In the early days of the COVID-19 pandemic, I gave myself time and permission to revisit a betrayal that occurred earlier in my life and had lain buried for decades.

As a young woman, I was repeatedly and violently assaulted by a man I loved. I ended the relationship abruptly after a life-threatening beating, and never took time to fully process my grief. And then I avoided talking about the assault for decades, not wanting to be stigmatized.

Last spring, I unpacked and revisited every detail of that long-ago relationship, from my long history with the abuser to the day I finally left (it’s amazing how clear your memory can be, even about events that occurred decades earlier). Although I didn’t feel the physical pain that I endured in the assault, I felt the emotional pain again as if the event had just happened.

It was the ultimate betrayal.

I mourned.

Over the next couple of months, I dealt with denial, anger, bargaining, and depression. As I sat with the assault fresh in my mind, I ran through the gamut of emotions, from irritability to stress to anxiety to outright rage. This ushered in other negative emotions, including resentment and even hate.

I credit my faith walk and prayer life—and God’s sustaining hand—as the reason I have come through this long-buried trauma stronger and more committed to Him, and even more devoted to helping those less fortunate.
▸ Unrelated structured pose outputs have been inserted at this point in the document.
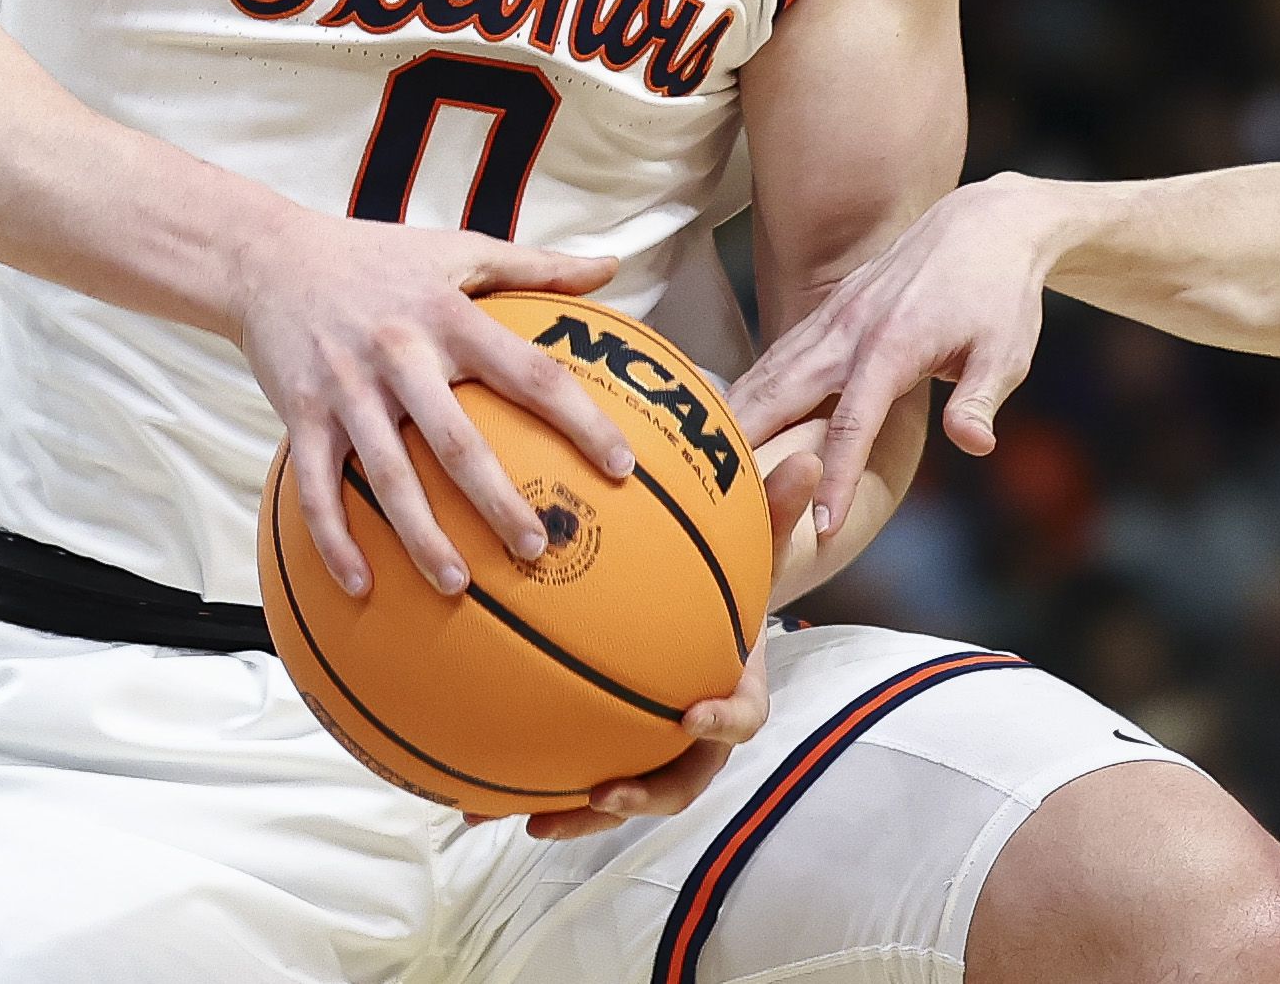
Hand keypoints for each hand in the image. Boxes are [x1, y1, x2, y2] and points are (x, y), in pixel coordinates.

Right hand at [237, 212, 633, 598]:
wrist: (269, 257)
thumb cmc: (377, 257)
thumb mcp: (460, 250)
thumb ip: (538, 264)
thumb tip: (612, 267)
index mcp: (448, 317)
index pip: (529, 372)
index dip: (580, 419)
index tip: (620, 466)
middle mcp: (400, 356)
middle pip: (457, 441)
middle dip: (498, 501)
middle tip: (537, 548)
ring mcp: (347, 391)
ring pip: (388, 477)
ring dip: (422, 537)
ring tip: (458, 584)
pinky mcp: (300, 416)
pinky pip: (317, 490)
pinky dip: (336, 541)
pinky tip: (362, 585)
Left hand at [521, 442, 819, 839]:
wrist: (705, 603)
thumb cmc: (731, 572)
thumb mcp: (754, 539)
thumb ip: (776, 510)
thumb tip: (807, 460)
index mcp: (736, 687)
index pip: (744, 718)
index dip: (722, 723)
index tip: (691, 714)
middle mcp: (696, 732)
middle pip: (681, 780)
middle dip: (643, 794)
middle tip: (603, 793)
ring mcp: (651, 746)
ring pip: (622, 792)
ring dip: (579, 815)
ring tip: (528, 819)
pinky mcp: (609, 747)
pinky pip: (574, 775)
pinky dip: (531, 790)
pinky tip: (472, 798)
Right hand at [726, 176, 1070, 535]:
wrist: (986, 224)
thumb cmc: (1001, 294)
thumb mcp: (1006, 351)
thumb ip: (981, 401)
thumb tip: (974, 445)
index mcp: (892, 345)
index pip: (851, 424)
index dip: (833, 478)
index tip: (819, 528)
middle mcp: (850, 328)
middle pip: (782, 393)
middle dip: (746, 444)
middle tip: (713, 497)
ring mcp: (834, 315)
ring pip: (770, 370)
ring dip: (734, 414)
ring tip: (695, 462)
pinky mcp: (830, 308)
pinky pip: (780, 352)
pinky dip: (750, 386)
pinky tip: (727, 416)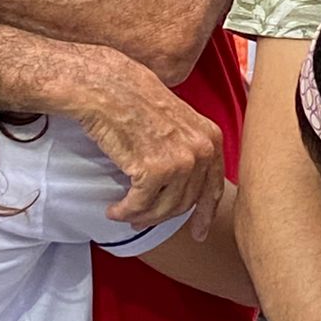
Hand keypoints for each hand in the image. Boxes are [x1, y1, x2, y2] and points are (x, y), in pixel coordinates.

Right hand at [78, 56, 224, 239]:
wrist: (107, 87)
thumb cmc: (133, 99)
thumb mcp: (176, 120)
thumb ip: (187, 148)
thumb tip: (184, 183)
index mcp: (211, 137)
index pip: (213, 187)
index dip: (204, 214)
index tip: (198, 234)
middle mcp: (202, 150)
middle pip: (185, 202)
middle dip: (161, 216)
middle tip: (139, 219)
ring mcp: (180, 161)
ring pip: (163, 209)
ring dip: (140, 216)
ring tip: (123, 212)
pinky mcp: (154, 170)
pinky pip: (139, 206)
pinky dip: (124, 212)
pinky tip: (113, 209)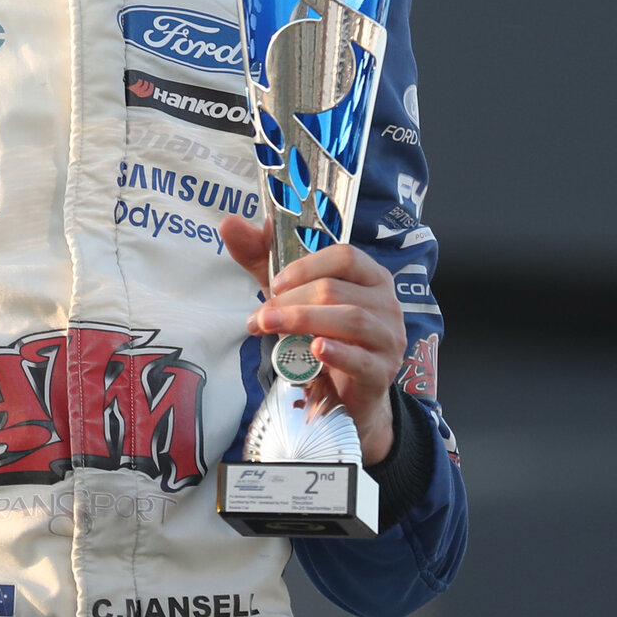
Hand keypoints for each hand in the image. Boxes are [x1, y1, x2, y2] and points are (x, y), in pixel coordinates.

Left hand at [218, 217, 402, 465]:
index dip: (306, 266)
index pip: (345, 256)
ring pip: (350, 319)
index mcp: (370, 276)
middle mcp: (386, 302)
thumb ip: (261, 259)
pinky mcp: (382, 371)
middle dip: (291, 302)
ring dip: (302, 322)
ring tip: (269, 328)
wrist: (346, 394)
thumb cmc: (321, 334)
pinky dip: (336, 352)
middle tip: (260, 317)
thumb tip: (228, 222)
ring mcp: (388, 337)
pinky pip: (361, 358)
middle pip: (337, 290)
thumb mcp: (290, 294)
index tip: (274, 284)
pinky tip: (314, 349)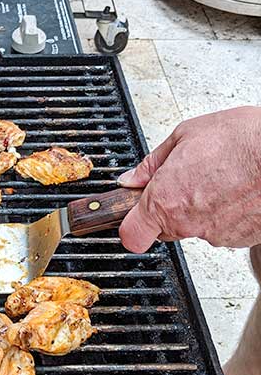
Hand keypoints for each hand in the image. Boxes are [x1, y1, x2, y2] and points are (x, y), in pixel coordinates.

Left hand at [117, 106, 260, 252]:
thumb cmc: (244, 140)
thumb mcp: (186, 135)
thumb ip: (152, 163)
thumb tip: (132, 178)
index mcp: (166, 200)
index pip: (132, 236)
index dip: (131, 226)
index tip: (132, 215)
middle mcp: (189, 223)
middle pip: (164, 230)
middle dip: (168, 208)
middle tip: (184, 181)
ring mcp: (218, 235)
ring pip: (197, 227)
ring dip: (202, 207)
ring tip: (220, 178)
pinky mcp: (243, 239)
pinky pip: (225, 228)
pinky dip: (228, 212)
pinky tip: (237, 188)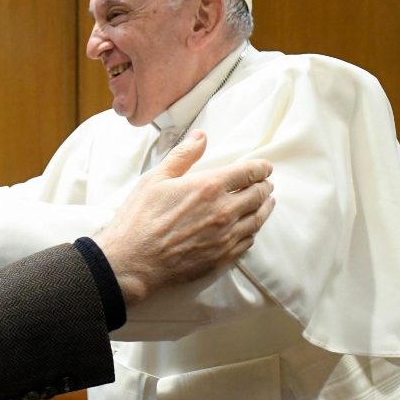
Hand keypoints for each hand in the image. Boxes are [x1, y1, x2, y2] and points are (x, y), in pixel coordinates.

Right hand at [95, 130, 274, 305]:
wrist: (133, 262)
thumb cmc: (139, 219)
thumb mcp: (155, 179)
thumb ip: (182, 156)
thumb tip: (200, 137)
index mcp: (209, 187)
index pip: (248, 173)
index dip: (260, 168)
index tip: (264, 167)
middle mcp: (224, 212)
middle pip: (258, 195)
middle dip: (264, 186)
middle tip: (265, 184)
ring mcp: (226, 237)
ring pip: (257, 219)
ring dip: (265, 208)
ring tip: (266, 203)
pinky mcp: (222, 258)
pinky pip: (248, 242)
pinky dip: (252, 231)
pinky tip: (249, 228)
Tonight, on Maundy Thursday, let us remember Judas’s betrayal of Christ, and feel the heaviness of Christ’s heart (on Good Friday, Christ will be betrayed again, this time by Peter, Pontius Pilate, and the mob).

Like David in this psalm, Christ cried out in distress in the dark night of His soul. As do we in times of utter despair. Like David, ultimately Christ trusted God’s will in His life. As must we as we press on toward a glorious Easter.

Dear Lord, let us trust in You, morning, noon, and night. Amen.

Even When It Hurts: March 31, 2021

Even When It Hurts -- Lent 2021 Devotional Book

I cry to the LORD with my voice; to the LORD I make loud supplication.
-Psalm 142:1

This is a hard psalm for me to say. I was the youngest child. As kids, my brothers had little desire for my company. One of them took every opportunity to say and to do hurtful things to me, and when as a small child I cried, then I was a cry-baby, beneath contempt. Tormenting me seemed to be his hobby.

By age five or six, I had decided that it was better to be borderline invisible than to make a fuss about anything. Better to be ignored than to be vulnerable.

King David (or whoever wrote this psalm) considers it highly appropriate to “cry out” and make sure God hears – full volume, please! I shrink back. No fuss, please. Let ‘er rip, yes, in praise and song and celebration. But in times of physical or emotional pain or trouble, well then: whining is not okay; no one wants to hear that.

So as an adult, it’s been a bit of a revelation to discover that real men do cry. That real people learn to be open about who they are. Real people ally themselves with spiritual partners – real people seek out trustworthy listeners. And learn to be trustworthy listeners themselves.

I admire the human behind Psalm 142. This was someone who was wholeheartedly opening him/herself to God.

Not a bad model to follow.

Lord, we all know that short verse, “Jesus wept.” Thank you for leading us as you opened yourself to the fullness of your humanity which is lived in the fullness of God. Stay with us and be our Guide and Savior always. Amen.